Voice lessons are the single most effective way to improve the quality of your singing voice. Once you have decided to take lessons, the first thing you need to do is find a good teacher whose methods and approach are compatible with your musical goals and needs. As with any working relationship, a good fit is essential to success.
Before you look for a teacher for voice lessons, take the time to define your goals as specifically as you can. Do you want to sing a solo in church on Christmas Eve, star in a community theatre musical, or be the next American Idol? Do you see yourself eventually teaching music? Or, do you simply want to be a healthier singer with better tone and breath support?
The best way to find a good voice teacher is to talk with anyone you know who is involved in music—a school music teacher, church choir director, or perhaps the staff at a local music store. They should be able to recommend several teachers in your area.
Most music stores keep lists of teachers for referrals and/or have bulletin boards where local singing instructors can post flyers and business cards. They may even have teachers on staff.
College or university music departments can also be good places to find a teacher. Many advanced music students need teaching experience to complete their degrees, and private students like yourself can help them meet that requirement. Some music professors also take private students, but they are likely to charge much higher fees.
When you contact a prospective teacher for the first time, be prepared to tell her a bit about yourself, such as your previous musical experience (piano lessons in grade school? church choir? school glee club?) and goals. You should ask about her expectations for practice time, whether she holds recitals for her students, her qualifications and experience, and her fees.
If you and the teacher agree that you have a good fit, schedule your first lesson. Ask what, if anything, you should bring with you. Most teachers will want you to come with at least a pencil and notebook, examples of music you have sung or would like to learn, and perhaps a portable cassette tape recorder and blank tape.
Your teacher will use the first few voice lessons to get to know you and your skills, almost like a job interview. He or she will probably start by asking you to sing a song you know well, and will then listen to your tone and observe your posture and breathing. The instructor will then ask you to vocalize various exercises, such as singing scales or arpeggios on various syllables (“ah”, “hee”, “voo”, etc.), to evaluate your range and resonance.
The teacher will share his or her assessment of your voice and pinpoint areas in need of improvement. A good instructor should be sympathetic and supportive, not hypercritical, recognizing that he or she was once a student just like you.
After the first few sessions, most voice lessons will follow a similar pattern. The teacher will review what you did at your last lesson, have you demonstrate your progress, and give you feedback on how you’re doing. If you are having problems, he or she will show you how to overcome them. If one particular exercise doesn’t work for you, the teacher should have a repertoire of others to try.

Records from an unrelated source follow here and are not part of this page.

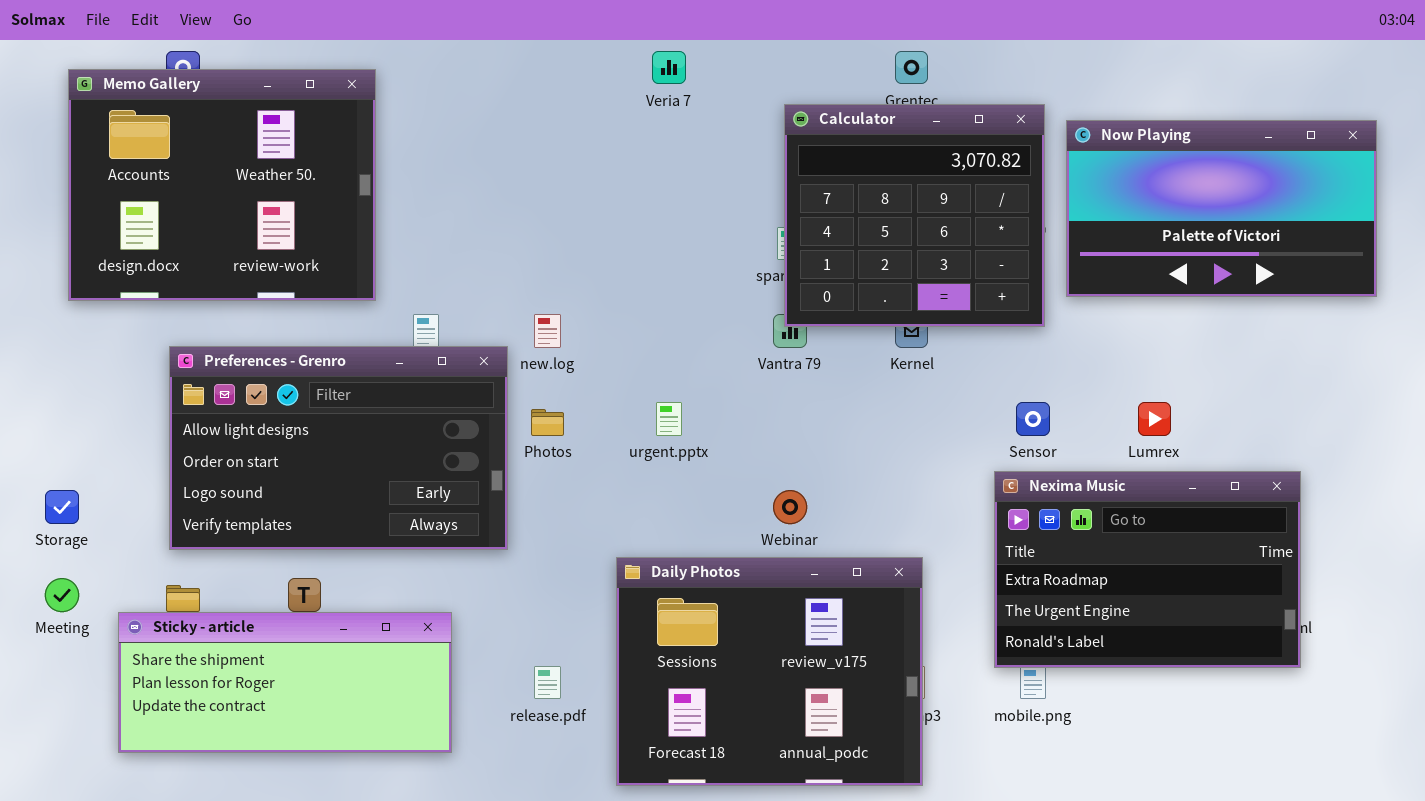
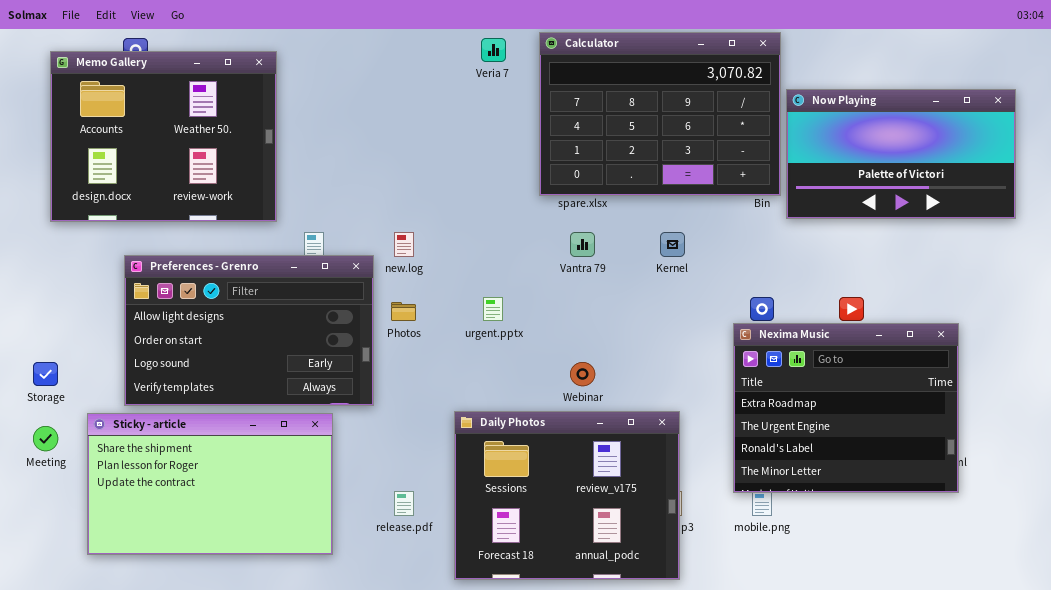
Calculator: [784,104,1045,327] -> [539,32,781,196], moved, resized
Nexima Music: [994,471,1301,668] -> [733,323,959,493], resized
Sticky - article: [118,612,452,753] -> [87,413,333,555], resized

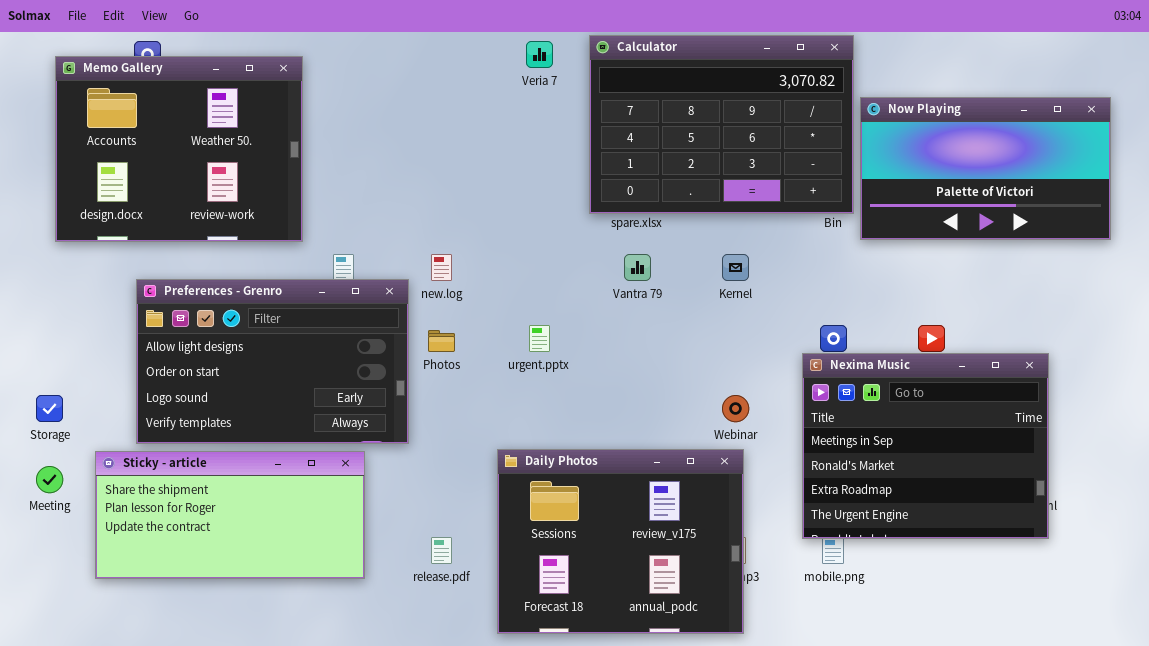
Nexima Music: [733,323,959,493] -> [802,353,1049,539], scrolled up 2 rows
Webinar: [570,362,595,386] -> [722,395,749,422], moved
Sticky - article: [87,413,333,555] -> [95,451,365,579], resized

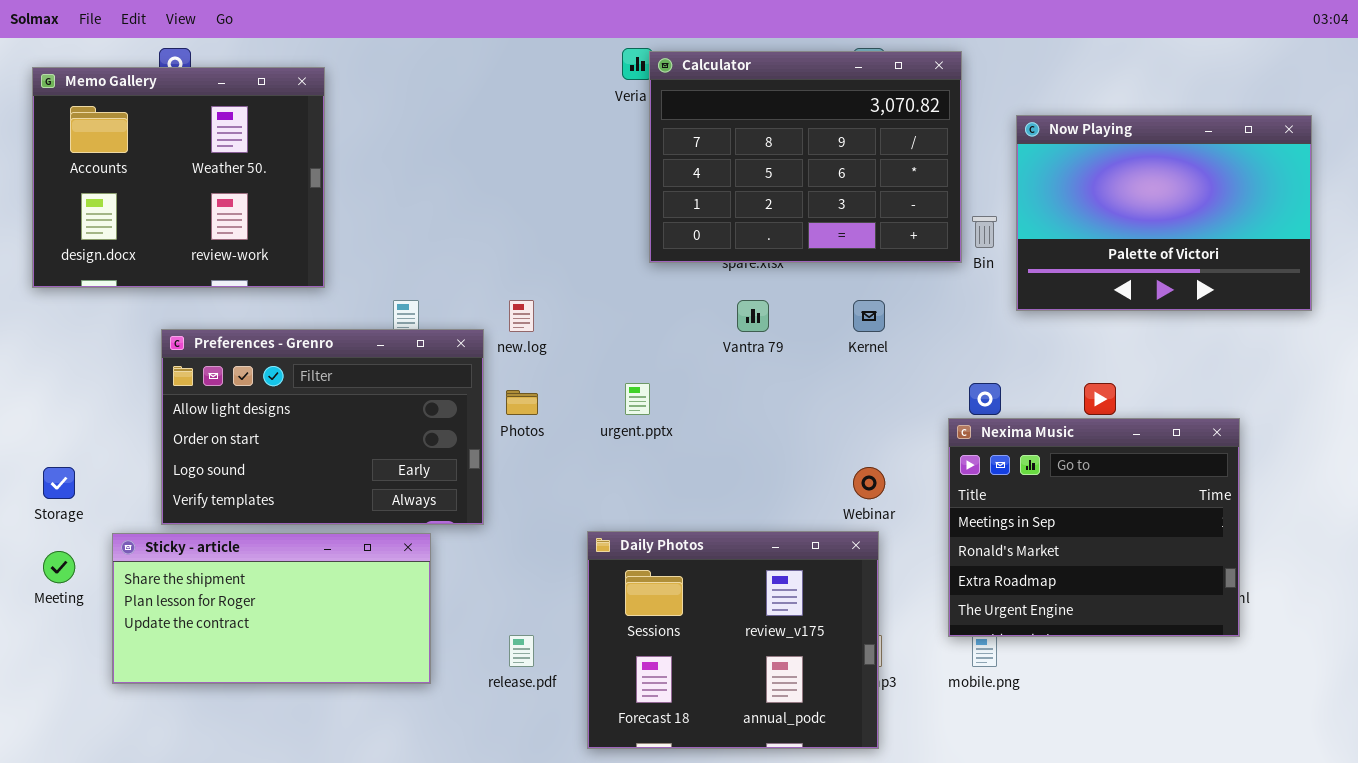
Calculator: [589,35,854,214] -> [649,51,962,263], moved
Memo Gallery: [55,56,303,242] -> [32,67,325,288], moved
Now Playing: [860,97,1111,240] -> [1016,115,1312,311], resized

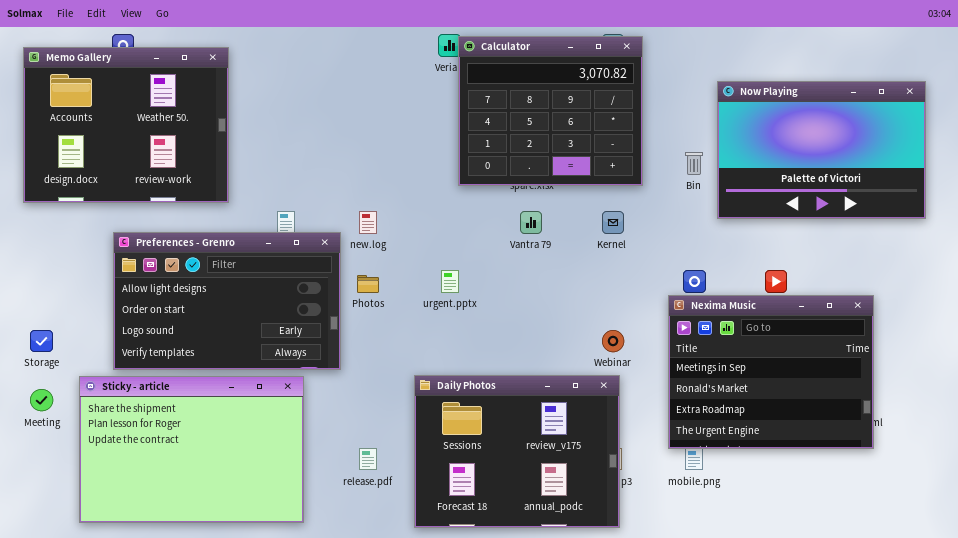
Calculator: [649,51,962,263] -> [458,36,643,186], resized
Sticky - article: [112,533,431,684] -> [79,376,304,523], resized

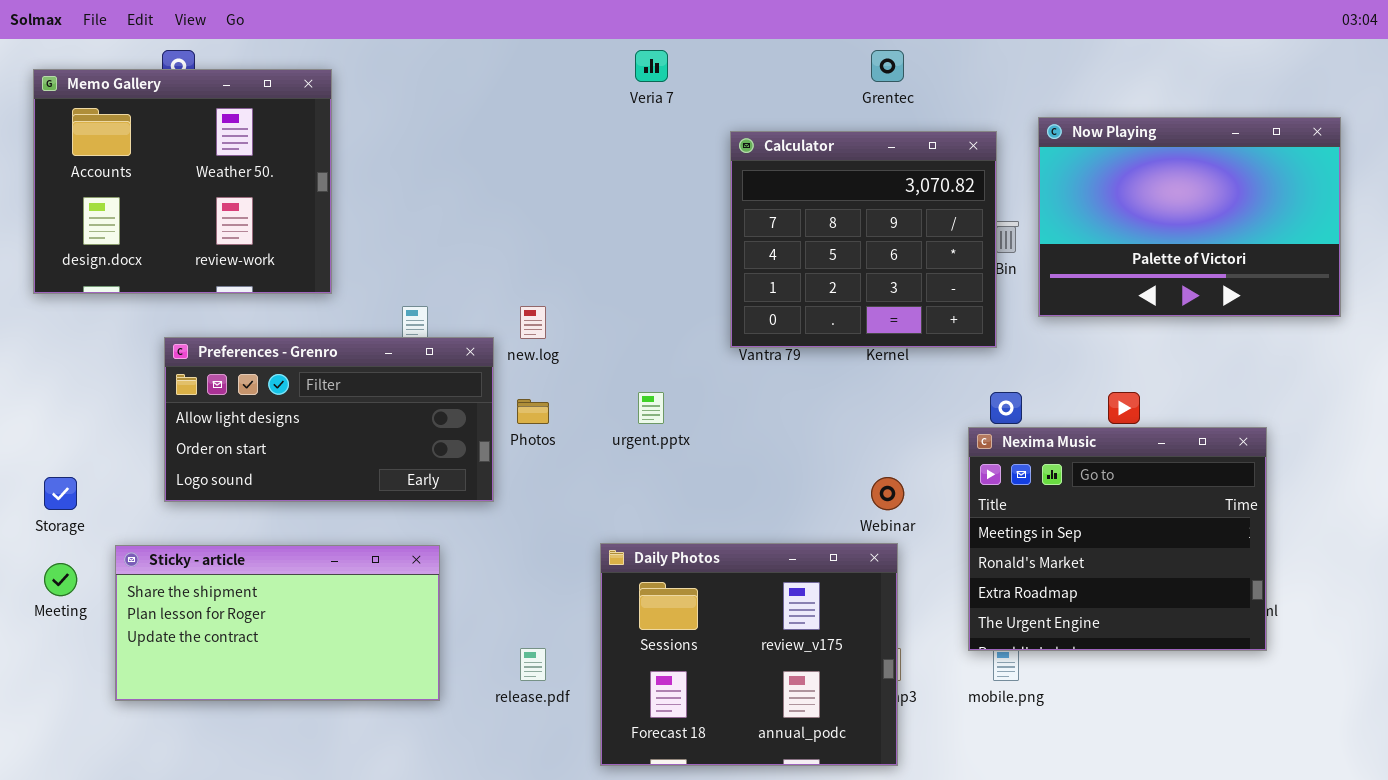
Calculator: [458,36,643,186] -> [730,131,997,348], moved
Preferences - Grenro: [113,232,341,370] -> [164,337,494,502], resized
Sticky - article: [79,376,304,523] -> [115,545,440,701], resized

After the warm-up and technique exercises, the remainder of the lesson will be spent working on one or more songs. You and the teacher should collaborate in choosing the songs you will work on. The instructor should respect your preferences, but you need to respect his or her knowledge and experience when considering suggestions.
After all, you’re paying your teacher to help you build specific skills, and you need to trust his or her expertise. Some songs you like may not be well-suited to the skills you need to learn.
When learning a new song, the process will be similar for any type of material. To help you learn the melody, the teacher will probably have you hum it or sing it on a single syllable, such as “loo” or “va”.
You may also be asked to “buzz” the melody (produce the tone through puckered, vibrating lips) to work on phrasing and breath support. If the song has multiple sections, such as verse and refrain, you will most likely do just one section at a time.
When you have learned the melody on a hum or syllable, then you will begin to sing the actual lyrics and work on dynamics (loudness/softness), diction, and expression.
A side benefit of working with a teacher is the chance to meet other students, even if it’s just a passing exchange. There is a sense of camaraderie that comes with knowing other students are grappling with the same challenges and obstacles.
Many teachers hold annual or semi-annual group recitals for their students. This gives everyone the opportunity to demonstrate what they have learned, and also teaches you how to deal with performance anxiety (“stage fright”).
A good voice teacher can give you a strong foundation from which to begin the musical journey of your life.